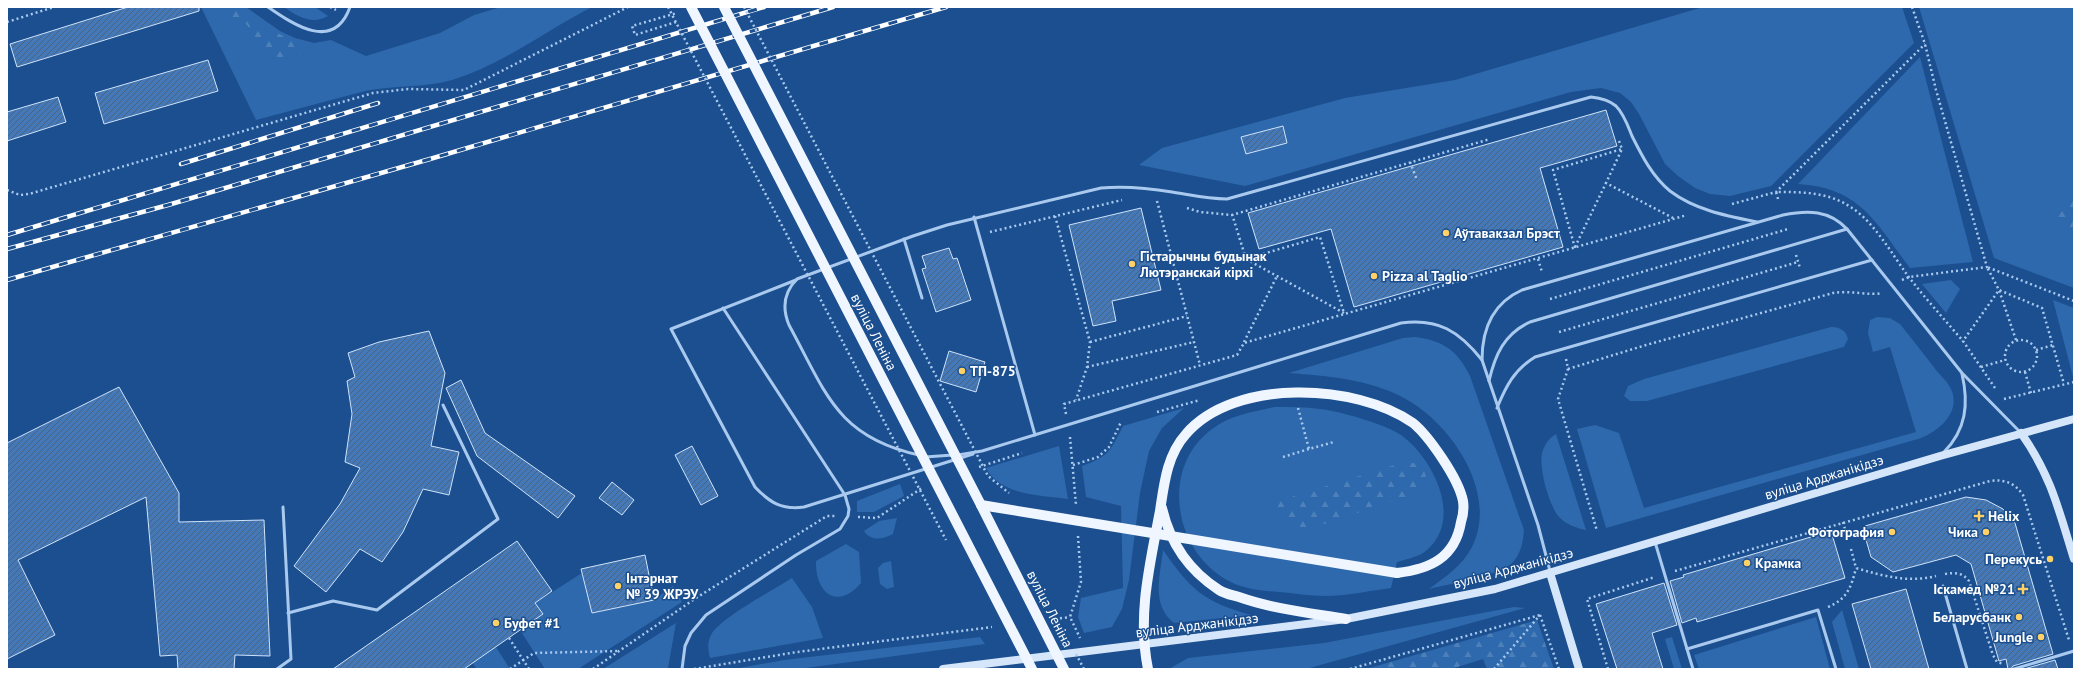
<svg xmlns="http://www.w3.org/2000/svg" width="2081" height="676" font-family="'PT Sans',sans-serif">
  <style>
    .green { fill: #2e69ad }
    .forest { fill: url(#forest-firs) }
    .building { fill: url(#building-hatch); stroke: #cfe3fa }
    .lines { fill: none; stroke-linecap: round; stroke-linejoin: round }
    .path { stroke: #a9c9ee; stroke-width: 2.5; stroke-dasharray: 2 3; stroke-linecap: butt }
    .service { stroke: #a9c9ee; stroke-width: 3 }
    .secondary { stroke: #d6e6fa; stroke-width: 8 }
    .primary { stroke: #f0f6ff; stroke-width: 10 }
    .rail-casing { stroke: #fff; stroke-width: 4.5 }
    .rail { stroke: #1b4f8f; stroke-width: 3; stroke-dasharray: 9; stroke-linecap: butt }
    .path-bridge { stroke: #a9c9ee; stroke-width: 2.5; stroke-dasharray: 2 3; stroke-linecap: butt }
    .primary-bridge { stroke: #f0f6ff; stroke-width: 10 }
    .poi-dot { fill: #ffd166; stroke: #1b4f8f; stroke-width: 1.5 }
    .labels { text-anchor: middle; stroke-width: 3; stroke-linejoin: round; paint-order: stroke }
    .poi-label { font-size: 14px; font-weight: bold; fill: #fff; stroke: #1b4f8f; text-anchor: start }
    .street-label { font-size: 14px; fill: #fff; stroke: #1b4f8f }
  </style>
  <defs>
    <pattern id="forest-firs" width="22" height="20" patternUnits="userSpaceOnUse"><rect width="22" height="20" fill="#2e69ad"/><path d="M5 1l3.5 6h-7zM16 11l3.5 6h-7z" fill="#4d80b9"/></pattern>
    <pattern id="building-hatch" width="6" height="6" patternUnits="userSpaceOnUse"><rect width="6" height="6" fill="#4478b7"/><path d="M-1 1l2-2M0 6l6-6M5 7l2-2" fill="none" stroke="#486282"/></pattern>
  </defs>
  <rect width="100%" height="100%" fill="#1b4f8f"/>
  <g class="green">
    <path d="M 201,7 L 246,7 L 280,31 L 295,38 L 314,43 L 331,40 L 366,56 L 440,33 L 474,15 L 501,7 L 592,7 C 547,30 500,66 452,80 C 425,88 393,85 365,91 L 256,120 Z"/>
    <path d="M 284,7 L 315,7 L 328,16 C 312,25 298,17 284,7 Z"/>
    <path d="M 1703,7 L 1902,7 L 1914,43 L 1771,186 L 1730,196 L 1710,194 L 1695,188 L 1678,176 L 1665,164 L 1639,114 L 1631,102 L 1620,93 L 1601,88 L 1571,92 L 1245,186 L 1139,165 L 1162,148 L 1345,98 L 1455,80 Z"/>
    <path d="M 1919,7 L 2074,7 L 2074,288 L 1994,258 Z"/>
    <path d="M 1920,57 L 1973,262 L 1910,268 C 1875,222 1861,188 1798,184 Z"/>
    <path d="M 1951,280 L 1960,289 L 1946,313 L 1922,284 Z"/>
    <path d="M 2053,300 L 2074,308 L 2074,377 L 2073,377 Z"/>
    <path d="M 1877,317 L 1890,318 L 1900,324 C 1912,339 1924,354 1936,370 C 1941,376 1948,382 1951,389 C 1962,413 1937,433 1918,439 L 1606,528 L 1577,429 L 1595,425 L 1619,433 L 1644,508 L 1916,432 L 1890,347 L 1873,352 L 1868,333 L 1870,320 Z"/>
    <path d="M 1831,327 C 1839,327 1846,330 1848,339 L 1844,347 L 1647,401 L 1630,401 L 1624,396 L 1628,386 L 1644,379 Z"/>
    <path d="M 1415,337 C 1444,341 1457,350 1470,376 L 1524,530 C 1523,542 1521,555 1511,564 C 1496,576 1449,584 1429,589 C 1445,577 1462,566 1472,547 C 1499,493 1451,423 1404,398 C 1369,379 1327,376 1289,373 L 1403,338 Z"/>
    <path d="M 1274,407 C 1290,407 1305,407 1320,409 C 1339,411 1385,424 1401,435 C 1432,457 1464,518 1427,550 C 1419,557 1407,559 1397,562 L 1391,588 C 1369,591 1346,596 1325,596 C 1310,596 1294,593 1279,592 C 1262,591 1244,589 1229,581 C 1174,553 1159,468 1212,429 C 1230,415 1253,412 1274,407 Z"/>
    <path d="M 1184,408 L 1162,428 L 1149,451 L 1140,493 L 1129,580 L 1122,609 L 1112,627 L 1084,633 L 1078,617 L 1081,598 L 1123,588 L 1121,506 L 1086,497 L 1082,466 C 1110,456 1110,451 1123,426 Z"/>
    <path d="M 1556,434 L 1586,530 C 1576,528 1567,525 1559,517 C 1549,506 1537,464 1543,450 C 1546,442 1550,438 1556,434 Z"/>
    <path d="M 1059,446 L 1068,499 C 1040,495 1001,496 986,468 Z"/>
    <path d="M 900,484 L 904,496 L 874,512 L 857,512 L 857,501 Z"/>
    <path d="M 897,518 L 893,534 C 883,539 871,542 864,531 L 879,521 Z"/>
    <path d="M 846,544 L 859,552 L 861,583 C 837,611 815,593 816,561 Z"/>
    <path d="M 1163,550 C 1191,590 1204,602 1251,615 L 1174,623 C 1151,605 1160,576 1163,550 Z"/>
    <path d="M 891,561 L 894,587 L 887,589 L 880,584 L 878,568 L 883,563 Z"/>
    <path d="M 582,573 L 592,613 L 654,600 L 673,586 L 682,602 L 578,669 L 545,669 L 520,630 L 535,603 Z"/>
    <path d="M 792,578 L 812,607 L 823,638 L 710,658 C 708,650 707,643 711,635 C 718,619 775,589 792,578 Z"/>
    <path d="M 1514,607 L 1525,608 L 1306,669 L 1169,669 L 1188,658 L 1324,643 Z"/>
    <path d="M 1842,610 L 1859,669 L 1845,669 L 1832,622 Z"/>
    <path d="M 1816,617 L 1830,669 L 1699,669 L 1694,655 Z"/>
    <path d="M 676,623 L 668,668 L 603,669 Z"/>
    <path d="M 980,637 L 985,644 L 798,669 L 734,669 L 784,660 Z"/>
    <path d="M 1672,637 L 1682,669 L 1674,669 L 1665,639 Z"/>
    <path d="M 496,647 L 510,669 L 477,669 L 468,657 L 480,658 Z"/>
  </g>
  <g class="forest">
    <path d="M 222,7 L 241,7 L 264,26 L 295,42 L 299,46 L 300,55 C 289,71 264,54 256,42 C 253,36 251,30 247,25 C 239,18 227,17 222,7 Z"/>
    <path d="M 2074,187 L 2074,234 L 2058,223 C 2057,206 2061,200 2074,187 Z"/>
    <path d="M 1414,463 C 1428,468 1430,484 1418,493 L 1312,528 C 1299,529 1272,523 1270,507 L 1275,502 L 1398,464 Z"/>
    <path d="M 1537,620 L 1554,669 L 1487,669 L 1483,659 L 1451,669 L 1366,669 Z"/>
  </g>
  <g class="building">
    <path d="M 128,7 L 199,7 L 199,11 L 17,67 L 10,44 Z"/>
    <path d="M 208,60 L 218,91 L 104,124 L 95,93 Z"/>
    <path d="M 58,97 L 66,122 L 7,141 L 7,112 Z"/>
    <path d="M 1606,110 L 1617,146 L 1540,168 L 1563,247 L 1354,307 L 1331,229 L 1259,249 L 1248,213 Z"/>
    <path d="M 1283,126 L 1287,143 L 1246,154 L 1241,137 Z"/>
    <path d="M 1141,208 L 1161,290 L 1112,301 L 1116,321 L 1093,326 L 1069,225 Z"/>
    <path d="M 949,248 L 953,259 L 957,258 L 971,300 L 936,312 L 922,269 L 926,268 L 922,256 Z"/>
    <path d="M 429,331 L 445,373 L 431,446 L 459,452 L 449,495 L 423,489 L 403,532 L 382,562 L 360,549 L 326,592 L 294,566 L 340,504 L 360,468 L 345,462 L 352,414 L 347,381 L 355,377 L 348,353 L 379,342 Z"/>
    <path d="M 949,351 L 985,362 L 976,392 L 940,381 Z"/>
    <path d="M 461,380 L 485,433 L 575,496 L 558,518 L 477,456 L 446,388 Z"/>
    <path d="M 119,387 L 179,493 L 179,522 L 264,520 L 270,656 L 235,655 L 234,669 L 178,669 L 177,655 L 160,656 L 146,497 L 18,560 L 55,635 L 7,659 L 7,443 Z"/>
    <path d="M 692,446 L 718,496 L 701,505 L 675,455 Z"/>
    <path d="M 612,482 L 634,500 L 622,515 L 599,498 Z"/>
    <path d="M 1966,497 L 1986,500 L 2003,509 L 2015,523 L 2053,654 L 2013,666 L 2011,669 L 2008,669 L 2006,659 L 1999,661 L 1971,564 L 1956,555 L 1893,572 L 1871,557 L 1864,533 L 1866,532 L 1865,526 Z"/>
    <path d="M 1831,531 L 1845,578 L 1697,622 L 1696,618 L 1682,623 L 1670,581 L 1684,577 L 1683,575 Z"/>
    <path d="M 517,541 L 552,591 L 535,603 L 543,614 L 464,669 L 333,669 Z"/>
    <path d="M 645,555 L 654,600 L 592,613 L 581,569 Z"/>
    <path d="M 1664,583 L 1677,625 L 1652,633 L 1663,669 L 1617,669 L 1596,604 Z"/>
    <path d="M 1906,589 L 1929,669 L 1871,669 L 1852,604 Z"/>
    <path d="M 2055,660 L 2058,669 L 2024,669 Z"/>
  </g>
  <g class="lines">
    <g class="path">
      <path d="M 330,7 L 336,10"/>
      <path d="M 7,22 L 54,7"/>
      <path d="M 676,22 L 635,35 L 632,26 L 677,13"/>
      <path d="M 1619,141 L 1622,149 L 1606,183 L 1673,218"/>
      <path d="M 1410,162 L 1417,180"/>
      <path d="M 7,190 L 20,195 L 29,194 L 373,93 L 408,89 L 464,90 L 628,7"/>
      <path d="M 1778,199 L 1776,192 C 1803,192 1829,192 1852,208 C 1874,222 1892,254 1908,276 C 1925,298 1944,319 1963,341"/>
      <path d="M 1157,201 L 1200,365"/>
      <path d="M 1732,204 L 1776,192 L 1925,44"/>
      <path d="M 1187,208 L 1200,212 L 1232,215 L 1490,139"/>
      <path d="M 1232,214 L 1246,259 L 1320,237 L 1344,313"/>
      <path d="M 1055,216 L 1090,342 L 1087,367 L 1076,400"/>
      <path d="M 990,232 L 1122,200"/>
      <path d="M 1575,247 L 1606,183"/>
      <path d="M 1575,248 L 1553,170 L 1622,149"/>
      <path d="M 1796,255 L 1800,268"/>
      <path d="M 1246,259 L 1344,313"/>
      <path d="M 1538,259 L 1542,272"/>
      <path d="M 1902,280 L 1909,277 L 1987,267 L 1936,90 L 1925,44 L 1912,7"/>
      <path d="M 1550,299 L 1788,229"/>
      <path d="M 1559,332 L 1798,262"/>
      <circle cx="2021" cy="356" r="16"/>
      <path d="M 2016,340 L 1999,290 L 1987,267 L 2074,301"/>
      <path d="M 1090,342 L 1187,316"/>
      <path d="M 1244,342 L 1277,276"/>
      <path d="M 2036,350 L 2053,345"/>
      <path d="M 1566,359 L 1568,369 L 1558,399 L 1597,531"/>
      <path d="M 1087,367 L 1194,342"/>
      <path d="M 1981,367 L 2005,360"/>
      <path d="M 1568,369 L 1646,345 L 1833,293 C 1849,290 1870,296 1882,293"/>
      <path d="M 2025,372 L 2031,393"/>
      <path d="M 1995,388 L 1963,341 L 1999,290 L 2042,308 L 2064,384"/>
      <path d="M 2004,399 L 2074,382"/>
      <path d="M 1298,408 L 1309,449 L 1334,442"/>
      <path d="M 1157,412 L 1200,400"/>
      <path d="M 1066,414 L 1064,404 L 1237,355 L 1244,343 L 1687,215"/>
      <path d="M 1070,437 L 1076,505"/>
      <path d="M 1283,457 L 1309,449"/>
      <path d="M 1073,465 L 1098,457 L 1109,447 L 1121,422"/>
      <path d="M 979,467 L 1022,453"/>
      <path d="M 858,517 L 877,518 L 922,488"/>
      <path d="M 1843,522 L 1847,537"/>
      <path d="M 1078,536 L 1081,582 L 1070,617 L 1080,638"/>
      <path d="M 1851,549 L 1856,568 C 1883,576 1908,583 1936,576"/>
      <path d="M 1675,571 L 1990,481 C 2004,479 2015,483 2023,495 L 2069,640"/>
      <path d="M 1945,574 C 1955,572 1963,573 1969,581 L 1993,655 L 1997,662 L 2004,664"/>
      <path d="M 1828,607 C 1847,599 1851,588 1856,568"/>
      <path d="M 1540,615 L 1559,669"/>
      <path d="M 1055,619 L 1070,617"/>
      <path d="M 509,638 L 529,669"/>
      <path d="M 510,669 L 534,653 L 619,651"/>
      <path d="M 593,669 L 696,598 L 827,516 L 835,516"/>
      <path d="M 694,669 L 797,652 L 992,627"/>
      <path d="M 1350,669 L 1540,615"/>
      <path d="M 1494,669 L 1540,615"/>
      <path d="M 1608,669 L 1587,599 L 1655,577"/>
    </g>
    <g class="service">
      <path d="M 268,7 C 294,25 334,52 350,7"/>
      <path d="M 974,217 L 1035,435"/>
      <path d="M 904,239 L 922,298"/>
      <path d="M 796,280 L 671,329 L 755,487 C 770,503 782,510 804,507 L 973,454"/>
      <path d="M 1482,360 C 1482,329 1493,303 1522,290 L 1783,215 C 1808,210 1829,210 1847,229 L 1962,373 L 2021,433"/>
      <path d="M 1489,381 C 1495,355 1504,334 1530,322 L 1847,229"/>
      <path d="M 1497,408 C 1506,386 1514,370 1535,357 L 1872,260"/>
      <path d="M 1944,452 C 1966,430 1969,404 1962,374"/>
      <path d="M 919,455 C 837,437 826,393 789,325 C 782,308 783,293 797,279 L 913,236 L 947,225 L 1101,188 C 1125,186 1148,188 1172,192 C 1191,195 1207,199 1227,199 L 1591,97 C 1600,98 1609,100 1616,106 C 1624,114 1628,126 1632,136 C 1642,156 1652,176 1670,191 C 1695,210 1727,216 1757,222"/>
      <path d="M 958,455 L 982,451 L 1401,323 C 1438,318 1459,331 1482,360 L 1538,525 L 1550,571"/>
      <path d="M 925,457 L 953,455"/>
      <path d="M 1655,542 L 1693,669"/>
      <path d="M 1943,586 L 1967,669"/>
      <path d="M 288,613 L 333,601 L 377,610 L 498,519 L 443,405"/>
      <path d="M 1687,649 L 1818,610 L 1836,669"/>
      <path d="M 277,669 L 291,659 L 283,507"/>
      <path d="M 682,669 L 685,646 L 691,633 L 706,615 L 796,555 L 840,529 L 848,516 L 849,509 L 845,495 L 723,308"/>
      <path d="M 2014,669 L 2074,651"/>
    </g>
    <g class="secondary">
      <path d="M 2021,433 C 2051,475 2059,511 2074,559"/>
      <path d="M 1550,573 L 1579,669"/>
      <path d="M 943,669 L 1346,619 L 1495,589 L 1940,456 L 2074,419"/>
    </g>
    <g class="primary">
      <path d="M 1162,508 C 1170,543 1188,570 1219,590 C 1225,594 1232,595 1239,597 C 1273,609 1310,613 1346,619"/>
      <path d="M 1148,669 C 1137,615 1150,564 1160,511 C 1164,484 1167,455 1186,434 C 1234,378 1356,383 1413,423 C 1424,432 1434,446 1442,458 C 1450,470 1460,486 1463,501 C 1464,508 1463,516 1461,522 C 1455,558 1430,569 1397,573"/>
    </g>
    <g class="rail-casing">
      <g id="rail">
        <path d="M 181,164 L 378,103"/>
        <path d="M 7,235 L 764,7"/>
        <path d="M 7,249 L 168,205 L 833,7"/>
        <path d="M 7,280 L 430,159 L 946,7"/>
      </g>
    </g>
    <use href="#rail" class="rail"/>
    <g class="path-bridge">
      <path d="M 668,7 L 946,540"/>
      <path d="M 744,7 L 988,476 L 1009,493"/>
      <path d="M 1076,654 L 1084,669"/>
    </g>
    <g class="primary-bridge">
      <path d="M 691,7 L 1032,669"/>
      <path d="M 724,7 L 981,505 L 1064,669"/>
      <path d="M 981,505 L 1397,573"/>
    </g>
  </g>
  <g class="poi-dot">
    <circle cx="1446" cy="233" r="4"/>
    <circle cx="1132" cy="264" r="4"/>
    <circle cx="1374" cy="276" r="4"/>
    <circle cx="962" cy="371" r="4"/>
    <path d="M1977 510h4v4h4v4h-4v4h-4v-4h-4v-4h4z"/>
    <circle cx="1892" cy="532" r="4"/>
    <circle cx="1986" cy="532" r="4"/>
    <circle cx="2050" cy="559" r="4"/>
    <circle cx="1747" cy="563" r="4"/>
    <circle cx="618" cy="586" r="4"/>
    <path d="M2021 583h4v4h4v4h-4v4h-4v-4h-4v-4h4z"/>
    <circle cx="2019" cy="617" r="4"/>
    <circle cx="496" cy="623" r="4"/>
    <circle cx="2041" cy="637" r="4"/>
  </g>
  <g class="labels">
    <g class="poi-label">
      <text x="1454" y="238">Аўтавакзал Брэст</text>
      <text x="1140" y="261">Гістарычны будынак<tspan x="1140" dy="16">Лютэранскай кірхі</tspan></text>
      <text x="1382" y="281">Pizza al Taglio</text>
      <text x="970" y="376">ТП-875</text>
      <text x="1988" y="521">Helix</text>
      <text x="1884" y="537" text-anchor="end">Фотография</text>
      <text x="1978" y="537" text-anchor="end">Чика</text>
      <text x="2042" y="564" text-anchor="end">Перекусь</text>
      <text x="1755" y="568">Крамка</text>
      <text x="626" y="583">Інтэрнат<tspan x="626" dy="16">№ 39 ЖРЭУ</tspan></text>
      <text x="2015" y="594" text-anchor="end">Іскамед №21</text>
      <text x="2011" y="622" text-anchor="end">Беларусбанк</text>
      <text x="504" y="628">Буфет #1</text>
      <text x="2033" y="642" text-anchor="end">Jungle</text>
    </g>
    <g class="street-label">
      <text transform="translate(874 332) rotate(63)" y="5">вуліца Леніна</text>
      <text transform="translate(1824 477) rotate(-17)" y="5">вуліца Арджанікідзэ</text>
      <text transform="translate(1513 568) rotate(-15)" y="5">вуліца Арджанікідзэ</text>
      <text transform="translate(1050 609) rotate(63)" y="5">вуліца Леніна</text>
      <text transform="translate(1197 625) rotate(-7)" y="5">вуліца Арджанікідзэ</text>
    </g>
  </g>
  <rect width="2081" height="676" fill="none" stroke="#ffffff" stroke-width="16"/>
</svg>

________________________

→ **WORK INSTRUCTION**
Scan the material for the word "lines". Return every line where it is found.

→ **TASK OUTPUT**
    .lines { fill: none; stroke-linecap: round; stroke-linejoin: round }
  <g class="lines">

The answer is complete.